Frankfurt. Viereinhalb Monate nach der Abwahl des umstrittenen Frankfurter Oberbürgermeisters Peter Feldmann wird am Sonntag in der Stichwahl sein Nachfolger bestimmt. Dass es ein Mann sein wird, steht schon fest, die einzig aussichtsreiche Kandidatin der Grünen schied bereits im ersten Wahlgang am 5. März aus. Ob aber der hessische Europa-Staatssekretär und Antisemitismusbeauftragte Uwe Becker von der CDU oder der einst als Kind einer syrischen Flüchtlingsfamilie nach Deutschland gekommene Mike Josef von der SPD künftig an der Stadtspitze steht, gilt als völlig offen. Der Wahlabend könnte spannend werden.

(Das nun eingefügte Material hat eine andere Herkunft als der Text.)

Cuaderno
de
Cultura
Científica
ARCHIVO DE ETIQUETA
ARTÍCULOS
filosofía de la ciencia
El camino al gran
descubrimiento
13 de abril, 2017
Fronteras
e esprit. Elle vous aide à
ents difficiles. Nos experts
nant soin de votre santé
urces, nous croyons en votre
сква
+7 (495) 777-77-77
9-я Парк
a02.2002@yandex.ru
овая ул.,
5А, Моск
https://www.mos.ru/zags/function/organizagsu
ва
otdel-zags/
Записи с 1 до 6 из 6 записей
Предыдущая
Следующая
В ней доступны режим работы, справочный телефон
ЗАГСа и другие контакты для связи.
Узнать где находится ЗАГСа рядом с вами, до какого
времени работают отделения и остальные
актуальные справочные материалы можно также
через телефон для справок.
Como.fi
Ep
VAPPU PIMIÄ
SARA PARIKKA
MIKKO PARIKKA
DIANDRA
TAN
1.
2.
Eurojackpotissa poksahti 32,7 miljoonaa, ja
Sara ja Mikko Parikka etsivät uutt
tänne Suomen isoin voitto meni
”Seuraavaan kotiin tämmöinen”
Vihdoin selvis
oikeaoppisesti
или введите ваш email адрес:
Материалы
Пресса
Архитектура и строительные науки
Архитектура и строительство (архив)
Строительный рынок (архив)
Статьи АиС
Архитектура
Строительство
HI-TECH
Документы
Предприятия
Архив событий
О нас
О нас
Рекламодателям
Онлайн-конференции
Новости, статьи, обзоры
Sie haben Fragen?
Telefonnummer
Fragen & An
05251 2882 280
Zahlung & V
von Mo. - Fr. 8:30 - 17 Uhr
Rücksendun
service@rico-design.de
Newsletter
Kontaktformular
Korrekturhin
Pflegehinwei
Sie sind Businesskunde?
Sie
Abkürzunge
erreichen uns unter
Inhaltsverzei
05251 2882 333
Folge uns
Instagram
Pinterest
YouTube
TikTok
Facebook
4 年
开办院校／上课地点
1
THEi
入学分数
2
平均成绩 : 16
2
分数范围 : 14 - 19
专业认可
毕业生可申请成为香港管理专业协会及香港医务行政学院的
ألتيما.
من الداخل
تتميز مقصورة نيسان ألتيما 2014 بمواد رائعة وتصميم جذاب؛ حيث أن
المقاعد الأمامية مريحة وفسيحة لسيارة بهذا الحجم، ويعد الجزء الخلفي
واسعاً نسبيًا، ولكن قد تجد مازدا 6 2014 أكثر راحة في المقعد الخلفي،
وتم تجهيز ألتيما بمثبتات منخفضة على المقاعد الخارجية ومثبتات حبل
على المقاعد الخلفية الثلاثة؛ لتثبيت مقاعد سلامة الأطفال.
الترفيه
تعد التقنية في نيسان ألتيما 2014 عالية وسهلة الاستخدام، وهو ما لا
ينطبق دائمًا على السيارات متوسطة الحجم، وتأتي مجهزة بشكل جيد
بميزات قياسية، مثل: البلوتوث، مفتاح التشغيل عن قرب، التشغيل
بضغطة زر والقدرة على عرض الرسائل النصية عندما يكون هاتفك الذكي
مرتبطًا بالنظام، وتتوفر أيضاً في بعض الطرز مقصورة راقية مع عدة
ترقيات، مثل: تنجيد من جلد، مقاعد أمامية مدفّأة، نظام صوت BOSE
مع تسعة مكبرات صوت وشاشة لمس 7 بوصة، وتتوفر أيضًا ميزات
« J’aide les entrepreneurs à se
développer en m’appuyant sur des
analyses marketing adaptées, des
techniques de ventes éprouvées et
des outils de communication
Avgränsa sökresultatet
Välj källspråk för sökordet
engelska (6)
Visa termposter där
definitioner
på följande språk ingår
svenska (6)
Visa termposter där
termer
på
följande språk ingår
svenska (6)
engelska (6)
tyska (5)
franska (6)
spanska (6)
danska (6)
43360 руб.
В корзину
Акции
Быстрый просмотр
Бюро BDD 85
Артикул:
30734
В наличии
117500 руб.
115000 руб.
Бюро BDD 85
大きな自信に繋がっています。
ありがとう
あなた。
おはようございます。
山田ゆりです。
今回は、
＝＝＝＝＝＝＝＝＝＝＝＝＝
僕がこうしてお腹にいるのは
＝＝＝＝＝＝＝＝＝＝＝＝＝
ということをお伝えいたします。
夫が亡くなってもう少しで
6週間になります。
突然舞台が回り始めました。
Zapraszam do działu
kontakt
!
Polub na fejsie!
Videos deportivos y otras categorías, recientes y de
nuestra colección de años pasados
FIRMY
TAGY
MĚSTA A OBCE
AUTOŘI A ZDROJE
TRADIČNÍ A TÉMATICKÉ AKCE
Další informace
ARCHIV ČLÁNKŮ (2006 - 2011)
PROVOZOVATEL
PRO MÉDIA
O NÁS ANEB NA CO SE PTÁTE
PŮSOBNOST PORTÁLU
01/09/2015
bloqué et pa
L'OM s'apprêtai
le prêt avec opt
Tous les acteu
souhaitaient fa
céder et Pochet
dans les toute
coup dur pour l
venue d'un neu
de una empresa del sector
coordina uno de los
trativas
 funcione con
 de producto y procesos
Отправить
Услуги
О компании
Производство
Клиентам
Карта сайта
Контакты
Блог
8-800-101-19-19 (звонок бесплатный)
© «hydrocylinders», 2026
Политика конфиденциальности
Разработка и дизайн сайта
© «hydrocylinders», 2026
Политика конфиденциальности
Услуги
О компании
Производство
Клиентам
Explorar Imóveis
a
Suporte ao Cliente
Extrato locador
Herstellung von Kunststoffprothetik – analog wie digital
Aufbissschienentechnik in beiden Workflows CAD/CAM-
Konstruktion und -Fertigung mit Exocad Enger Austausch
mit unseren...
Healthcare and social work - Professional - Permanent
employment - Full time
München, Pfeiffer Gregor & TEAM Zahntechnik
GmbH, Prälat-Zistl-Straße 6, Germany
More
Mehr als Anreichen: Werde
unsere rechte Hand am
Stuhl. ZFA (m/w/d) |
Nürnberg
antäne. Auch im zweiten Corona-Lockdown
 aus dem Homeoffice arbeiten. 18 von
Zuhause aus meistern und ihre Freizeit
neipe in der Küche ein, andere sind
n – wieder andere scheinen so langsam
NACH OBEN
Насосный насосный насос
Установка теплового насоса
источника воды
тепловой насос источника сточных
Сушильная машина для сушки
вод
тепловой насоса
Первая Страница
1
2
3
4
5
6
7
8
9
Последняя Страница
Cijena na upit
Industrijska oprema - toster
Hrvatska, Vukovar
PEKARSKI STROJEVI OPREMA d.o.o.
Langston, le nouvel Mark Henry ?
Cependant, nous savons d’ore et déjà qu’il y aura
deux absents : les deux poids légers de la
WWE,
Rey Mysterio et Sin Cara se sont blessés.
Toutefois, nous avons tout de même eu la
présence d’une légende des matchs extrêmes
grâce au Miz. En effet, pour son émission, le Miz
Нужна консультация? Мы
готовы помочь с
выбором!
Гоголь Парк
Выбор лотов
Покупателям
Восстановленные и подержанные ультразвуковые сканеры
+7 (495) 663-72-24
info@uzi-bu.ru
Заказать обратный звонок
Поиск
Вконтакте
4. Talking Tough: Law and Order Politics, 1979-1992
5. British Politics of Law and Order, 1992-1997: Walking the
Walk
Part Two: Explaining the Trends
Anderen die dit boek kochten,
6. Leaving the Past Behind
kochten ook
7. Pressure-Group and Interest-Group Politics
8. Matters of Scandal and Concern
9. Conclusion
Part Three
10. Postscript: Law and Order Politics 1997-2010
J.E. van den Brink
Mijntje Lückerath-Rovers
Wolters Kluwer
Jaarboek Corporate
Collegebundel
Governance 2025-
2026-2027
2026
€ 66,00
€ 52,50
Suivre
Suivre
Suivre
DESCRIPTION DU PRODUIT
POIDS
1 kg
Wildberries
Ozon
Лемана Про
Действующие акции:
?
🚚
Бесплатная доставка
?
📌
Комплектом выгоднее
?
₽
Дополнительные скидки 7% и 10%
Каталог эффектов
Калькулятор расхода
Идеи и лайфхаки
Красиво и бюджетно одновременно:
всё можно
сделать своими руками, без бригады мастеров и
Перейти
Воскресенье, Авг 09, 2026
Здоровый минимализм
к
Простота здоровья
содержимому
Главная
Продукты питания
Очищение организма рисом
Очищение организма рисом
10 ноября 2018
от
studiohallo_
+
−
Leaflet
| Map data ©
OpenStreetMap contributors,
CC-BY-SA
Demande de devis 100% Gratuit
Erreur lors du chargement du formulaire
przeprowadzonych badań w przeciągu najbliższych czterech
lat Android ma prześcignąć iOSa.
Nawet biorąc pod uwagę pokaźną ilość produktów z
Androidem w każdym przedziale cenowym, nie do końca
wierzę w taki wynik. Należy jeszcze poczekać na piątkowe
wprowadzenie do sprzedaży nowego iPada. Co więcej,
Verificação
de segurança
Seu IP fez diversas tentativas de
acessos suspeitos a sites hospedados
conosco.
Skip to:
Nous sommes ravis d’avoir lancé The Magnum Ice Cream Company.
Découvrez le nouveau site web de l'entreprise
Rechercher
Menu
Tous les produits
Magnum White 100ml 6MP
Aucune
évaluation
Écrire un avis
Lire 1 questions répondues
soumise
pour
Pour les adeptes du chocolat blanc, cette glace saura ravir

Der 53-jährige CDU-Mann Becker, der dem Frankfurter Magistrat bis zu seiner Abwahl 2021 lange als Stadtrat, Kämmerer oder Bürgermeister angehörte, lag unter den 20 Kandidaten des ersten Wahlgangs mit 34,5 Prozent überraschend klar vorne. Der 40 Jahre alte Sozialdemokrat Josef, amtierender Planungs- und Sportdezernent der Stadt, folgte mit 24,0 Prozent an zweiter Stelle. Obwohl die Grünen im Frankfurter Stadtparlament die stärkste Partei sind, hatte ihre Kandidatin Manuela Rottmann mit 21,3 Prozent das Nachsehen und steht jetzt nicht mehr auf dem Stimmzettel.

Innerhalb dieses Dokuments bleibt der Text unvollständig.